Anomaly Detection Skill
This skill analyzes data to find anomalies, outliers, and unusual patterns. Use this skill when users ask questions like “are there any unusual patterns”, “find anomalies in my data”, “what looks abnormal”, or “detect outliers”. This is for immediate, ad-hoc analysis, not for setting up recurring alerts or notifications.
How It Works
The Anomaly Detection skill analyzes your data to identify statistical anomalies, outliers, and unusual patterns. When activated, the Assistant:
- Uses the Visualization skill to create an appropriate chart or table
- Executes anomaly detection algorithms on the data
- Identifies data points that deviate significantly from expected patterns
- Provides visualizations highlighting the anomalies
- With data sharing enabled, offers natural language summaries explaining what was found
The skill performs immediate analysis on your current data. It’s designed for ad-hoc investigation, not ongoing monitoring. For recurring anomaly alerts, use the Alert skill instead.
Examples
Finding Anomalies in Sales
The user asks: Are there any anomalies in our sales data this quarter? The AI Assistant then:
- creates a visualization for the relevant sales metric over the quarter,
- runs anomaly detection, and
- highlights unusual points and explains what looks unexpected.
Detecting Outliers
The user asks: Find outliers in customer acquisition costs. The AI Assistant then:
- analyzes the metric distribution,
- identifies outliers, and
- visualizes the results so the outliers are easy to spot.

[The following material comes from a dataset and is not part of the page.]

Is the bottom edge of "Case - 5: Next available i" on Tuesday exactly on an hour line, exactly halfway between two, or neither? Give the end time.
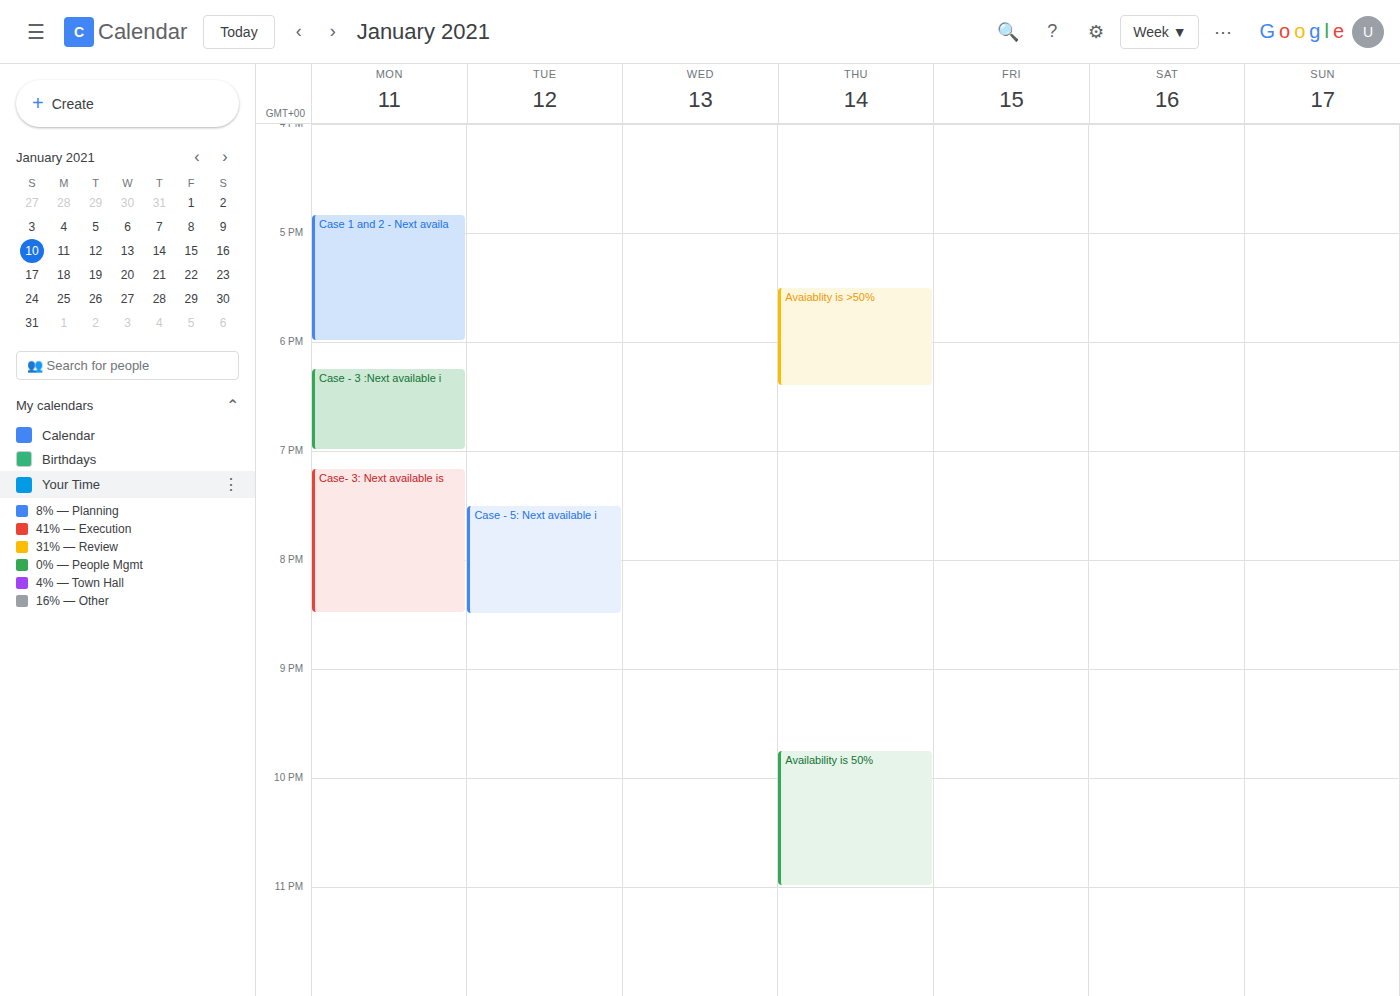
8:30 PM -- halfway between the 8 PM and 9 PM lines.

Identifying Unusual Patterns
The user asks: What looks abnormal in website traffic? The AI Assistant then:
- runs anomaly detection on the traffic metric,
- highlights spikes and drops, and
- summarizes what changed and when.
Limitations
- Requires the Visualization skill as a dependency
- Provides immediate analysis only—not for ongoing monitoring
- Anomaly detection algorithms work best with sufficient historical data
- Results interpretation requires data sharing to be enabled
This is an experimental feature that is still under active development. Its behavior may change in future releases.